▶ **Data records**:

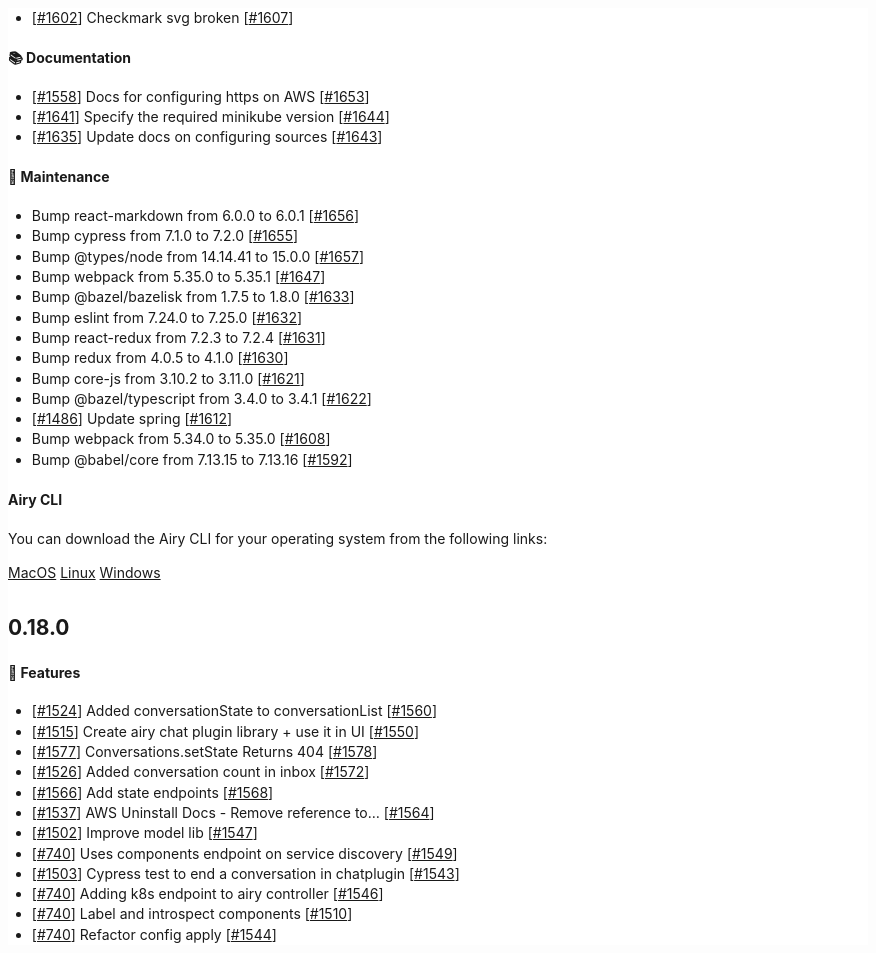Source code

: - [[#1602](https://github.com/airyhq/airy/issues/1602)] Checkmark svg broken [[#1607](https://github.com/airyhq/airy/pull/1607)]

#### 📚 Documentation

- [[#1558](https://github.com/airyhq/airy/issues/1558)] Docs for configuring https on AWS [[#1653](https://github.com/airyhq/airy/pull/1653)]
- [[#1641](https://github.com/airyhq/airy/issues/1641)] Specify the required minikube version [[#1644](https://github.com/airyhq/airy/pull/1644)]
- [[#1635](https://github.com/airyhq/airy/issues/1635)] Update docs on configuring sources [[#1643](https://github.com/airyhq/airy/pull/1643)]

#### 🧰 Maintenance

- Bump react-markdown from 6.0.0 to 6.0.1 [[#1656](https://github.com/airyhq/airy/pull/1656)]
- Bump cypress from 7.1.0 to 7.2.0 [[#1655](https://github.com/airyhq/airy/pull/1655)]
- Bump @types/node from 14.14.41 to 15.0.0 [[#1657](https://github.com/airyhq/airy/pull/1657)]
- Bump webpack from 5.35.0 to 5.35.1 [[#1647](https://github.com/airyhq/airy/pull/1647)]
- Bump @bazel/bazelisk from 1.7.5 to 1.8.0 [[#1633](https://github.com/airyhq/airy/pull/1633)]
- Bump eslint from 7.24.0 to 7.25.0 [[#1632](https://github.com/airyhq/airy/pull/1632)]
- Bump react-redux from 7.2.3 to 7.2.4 [[#1631](https://github.com/airyhq/airy/pull/1631)]
- Bump redux from 4.0.5 to 4.1.0 [[#1630](https://github.com/airyhq/airy/pull/1630)]
- Bump core-js from 3.10.2 to 3.11.0 [[#1621](https://github.com/airyhq/airy/pull/1621)]
- Bump @bazel/typescript from 3.4.0 to 3.4.1 [[#1622](https://github.com/airyhq/airy/pull/1622)]
- [[#1486](https://github.com/airyhq/airy/issues/1486)] Update spring [[#1612](https://github.com/airyhq/airy/pull/1612)]
- Bump webpack from 5.34.0 to 5.35.0 [[#1608](https://github.com/airyhq/airy/pull/1608)]
- Bump @babel/core from 7.13.15 to 7.13.16 [[#1592](https://github.com/airyhq/airy/pull/1592)]

#### Airy CLI

You can download the Airy CLI for your operating system from the following links:

[MacOS](https://airy-core-binaries.s3.amazonaws.com/0.19.0/darwin/amd64/airy)
[Linux](https://airy-core-binaries.s3.amazonaws.com/0.19.0/linux/amd64/airy)
[Windows](https://airy-core-binaries.s3.amazonaws.com/0.19.0/windows/amd64/airy.exe)

## 0.18.0

#### 🚀 Features
- [[#1524](https://github.com/airyhq/airy/issues/1524)] Added conversationState to conversationList [[#1560](https://github.com/airyhq/airy/pull/1560)]
- [[#1515](https://github.com/airyhq/airy/issues/1515)] Create airy chat plugin library + use it in UI [[#1550](https://github.com/airyhq/airy/pull/1550)]
- [[#1577](https://github.com/airyhq/airy/issues/1577)] Conversations.setState Returns 404 [[#1578](https://github.com/airyhq/airy/pull/1578)]
- [[#1526](https://github.com/airyhq/airy/issues/1526)] Added conversation count in inbox [[#1572](https://github.com/airyhq/airy/pull/1572)]
- [[#1566](https://github.com/airyhq/airy/issues/1566)] Add state endpoints [[#1568](https://github.com/airyhq/airy/pull/1568)]
- [[#1537](https://github.com/airyhq/airy/issues/1537)] AWS Uninstall Docs - Remove reference to… [[#1564](https://github.com/airyhq/airy/pull/1564)]
- [[#1502](https://github.com/airyhq/airy/issues/1502)] Improve model lib [[#1547](https://github.com/airyhq/airy/pull/1547)]
- [[#740](https://github.com/airyhq/airy/issues/740)] Uses components endpoint on service discovery [[#1549](https://github.com/airyhq/airy/pull/1549)]
- [[#1503](https://github.com/airyhq/airy/issues/1503)] Cypress test to end a conversation in chatplugin [[#1543](https://github.com/airyhq/airy/pull/1543)]
- [[#740](https://github.com/airyhq/airy/issues/740)] Adding k8s endpoint to airy controller [[#1546](https://github.com/airyhq/airy/pull/1546)]
- [[#740](https://github.com/airyhq/airy/issues/740)] Label and introspect components [[#1510](https://github.com/airyhq/airy/pull/1510)]
- [[#740](https://github.com/airyhq/airy/issues/740)] Refactor config apply [[#1544](https://github.com/airyhq/airy/pull/1544)]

▶ **What to work on**: Please reproduce all of the data above line for line, with no changes, and leave the picture out.

▶ **Exercise output**:
Source code

: - [[#1602](https://github.com/airyhq/airy/issues/1602)] Checkmark svg broken [[#1607](https://github.com/airyhq/airy/pull/1607)]

#### 📚 Documentation

- [[#1558](https://github.com/airyhq/airy/issues/1558)] Docs for configuring https on AWS [[#1653](https://github.com/airyhq/airy/pull/1653)]
- [[#1641](https://github.com/airyhq/airy/issues/1641)] Specify the required minikube version [[#1644](https://github.com/airyhq/airy/pull/1644)]
- [[#1635](https://github.com/airyhq/airy/issues/1635)] Update docs on configuring sources [[#1643](https://github.com/airyhq/airy/pull/1643)]

#### 🧰 Maintenance

- Bump react-markdown from 6.0.0 to 6.0.1 [[#1656](https://github.com/airyhq/airy/pull/1656)]
- Bump cypress from 7.1.0 to 7.2.0 [[#1655](https://github.com/airyhq/airy/pull/1655)]
- Bump @types/node from 14.14.41 to 15.0.0 [[#1657](https://github.com/airyhq/airy/pull/1657)]
- Bump webpack from 5.35.0 to 5.35.1 [[#1647](https://github.com/airyhq/airy/pull/1647)]
- Bump @bazel/bazelisk from 1.7.5 to 1.8.0 [[#1633](https://github.com/airyhq/airy/pull/1633)]
- Bump eslint from 7.24.0 to 7.25.0 [[#1632](https://github.com/airyhq/airy/pull/1632)]
- Bump react-redux from 7.2.3 to 7.2.4 [[#1631](https://github.com/airyhq/airy/pull/1631)]
- Bump redux from 4.0.5 to 4.1.0 [[#1630](https://github.com/airyhq/airy/pull/1630)]
- Bump core-js from 3.10.2 to 3.11.0 [[#1621](https://github.com/airyhq/airy/pull/1621)]
- Bump @bazel/typescript from 3.4.0 to 3.4.1 [[#1622](https://github.com/airyhq/airy/pull/1622)]
- [[#1486](https://github.com/airyhq/airy/issues/1486)] Update spring [[#1612](https://github.com/airyhq/airy/pull/1612)]
- Bump webpack from 5.34.0 to 5.35.0 [[#1608](https://github.com/airyhq/airy/pull/1608)]
- Bump @babel/core from 7.13.15 to 7.13.16 [[#1592](https://github.com/airyhq/airy/pull/1592)]

#### Airy CLI

You can download the Airy CLI for your operating system from the following links:

[MacOS](https://airy-core-binaries.s3.amazonaws.com/0.19.0/darwin/amd64/airy)
[Linux](https://airy-core-binaries.s3.amazonaws.com/0.19.0/linux/amd64/airy)
[Windows](https://airy-core-binaries.s3.amazonaws.com/0.19.0/windows/amd64/airy.exe)

## 0.18.0

#### 🚀 Features
- [[#1524](https://github.com/airyhq/airy/issues/1524)] Added conversationState to conversationList [[#1560](https://github.com/airyhq/airy/pull/1560)]
- [[#1515](https://github.com/airyhq/airy/issues/1515)] Create airy chat plugin library + use it in UI [[#1550](https://github.com/airyhq/airy/pull/1550)]
- [[#1577](https://github.com/airyhq/airy/issues/1577)] Conversations.setState Returns 404 [[#1578](https://github.com/airyhq/airy/pull/1578)]
- [[#1526](https://github.com/airyhq/airy/issues/1526)] Added conversation count in inbox [[#1572](https://github.com/airyhq/airy/pull/1572)]
- [[#1566](https://github.com/airyhq/airy/issues/1566)] Add state endpoints [[#1568](https://github.com/airyhq/airy/pull/1568)]
- [[#1537](https://github.com/airyhq/airy/issues/1537)] AWS Uninstall Docs - Remove reference to… [[#1564](https://github.com/airyhq/airy/pull/1564)]
- [[#1502](https://github.com/airyhq/airy/issues/1502)] Improve model lib [[#1547](https://github.com/airyhq/airy/pull/1547)]
- [[#740](https://github.com/airyhq/airy/issues/740)] Uses components endpoint on service discovery [[#1549](https://github.com/airyhq/airy/pull/1549)]
- [[#1503](https://github.com/airyhq/airy/issues/1503)] Cypress test to end a conversation in chatplugin [[#1543](https://github.com/airyhq/airy/pull/1543)]
- [[#740](https://github.com/airyhq/airy/issues/740)] Adding k8s endpoint to airy controller [[#1546](https://github.com/airyhq/airy/pull/1546)]
- [[#740](https://github.com/airyhq/airy/issues/740)] Label and introspect components [[#1510](https://github.com/airyhq/airy/pull/1510)]
- [[#740](https://github.com/airyhq/airy/issues/740)] Refactor config apply [[#1544](https://github.com/airyhq/airy/pull/1544)]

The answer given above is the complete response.